Working alongside twin brother Daniel throughout all his years of schooling, Michael said having the support and competition so close was an unfair advantage “in a lot of ways”.
“But at the end of the day you have to go into your own exam and write your own essays,” Daniel added.
Daniel also did well in his exams, scoring an ATAR of 92.15, which was more than enough to qualify him for further studies in ancient history.
While the pair said they were genetically identical twins, their strengths, interests and even writing styles set them apart.
Michael has his heart set on studying mathematics at university, and following his outstanding results was weighing up his options between Wollongong and Sydney Universities.
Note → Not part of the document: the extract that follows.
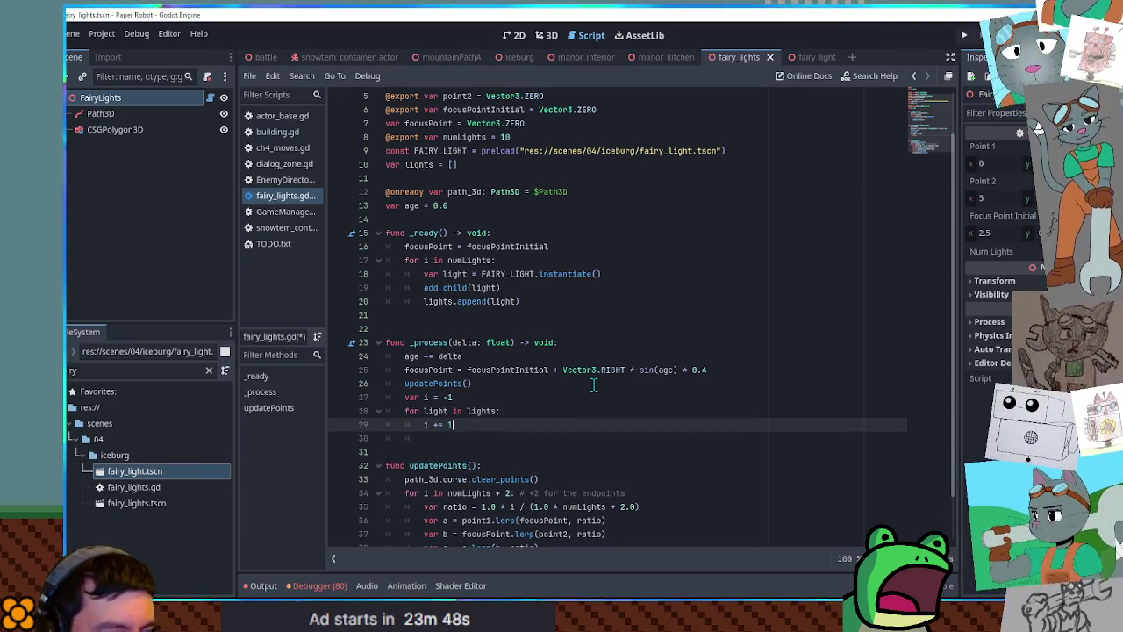
key(Return)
He said his high score was really a team effort.
“The ATAR is a measure of the sacrifices made by all involved, not just me,” Michael said.
He explained many teachers had stayed back after classes to answer questions and help sort out problems while, “Our parents have made an incredible amount of sacrifices, things we wouldn’t dare ask them to make.”
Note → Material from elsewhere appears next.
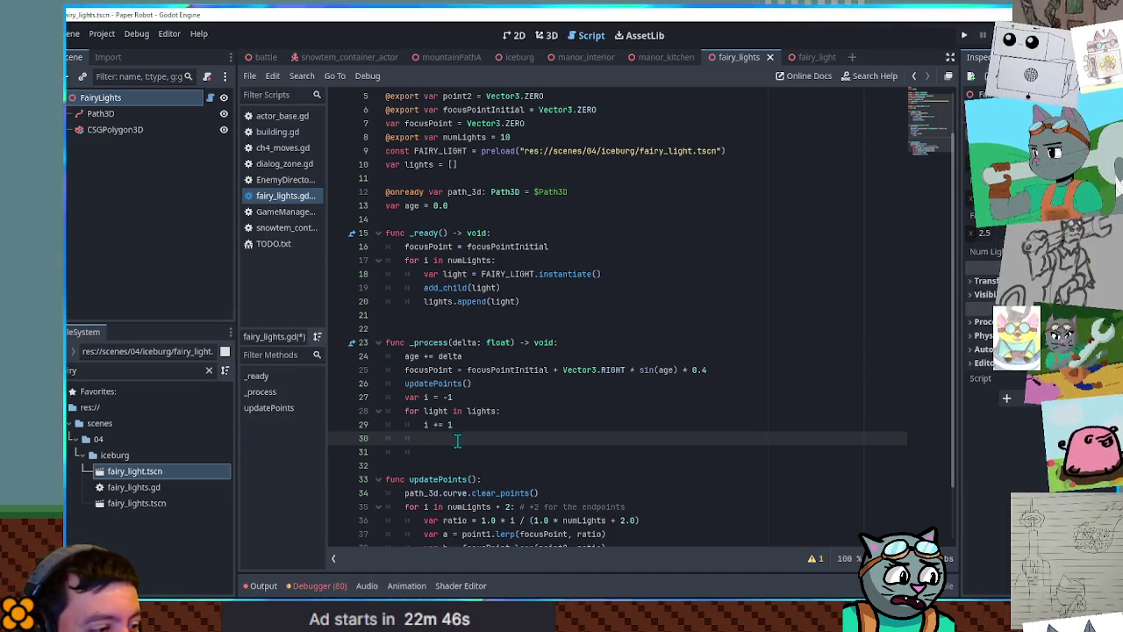
click(444, 412)
click(444, 436)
But there were sacrifices for the 18-year-olds from Cambewarra, including no driving lessons during school terms and, “We only just got on Facebook now.”
Michael said being part of a small HSC class at the Christian school also helped, creating a feeling of family among the students and giving teachers more time to spend with individual students.
That support helped him exceed his ambitions, as Michael was aiming for an ATAR of 98 to ensure he had the pick of maths courses, leading to a range of potential careers in finance, science, computers and even working with codes.
Daniel admitted there was a “friendly rivalry” between the two brothers, although most of the time they worked and studied together.
“I gave up trying to beat him in year 10,” Daniel said.
While two students can mean double stress, Daniel said that was not the way it worked out.
“I did the best I could, then I realised it was not in my hands any more, so it was more of a relief to know I got the marks I needed, and a bit more.”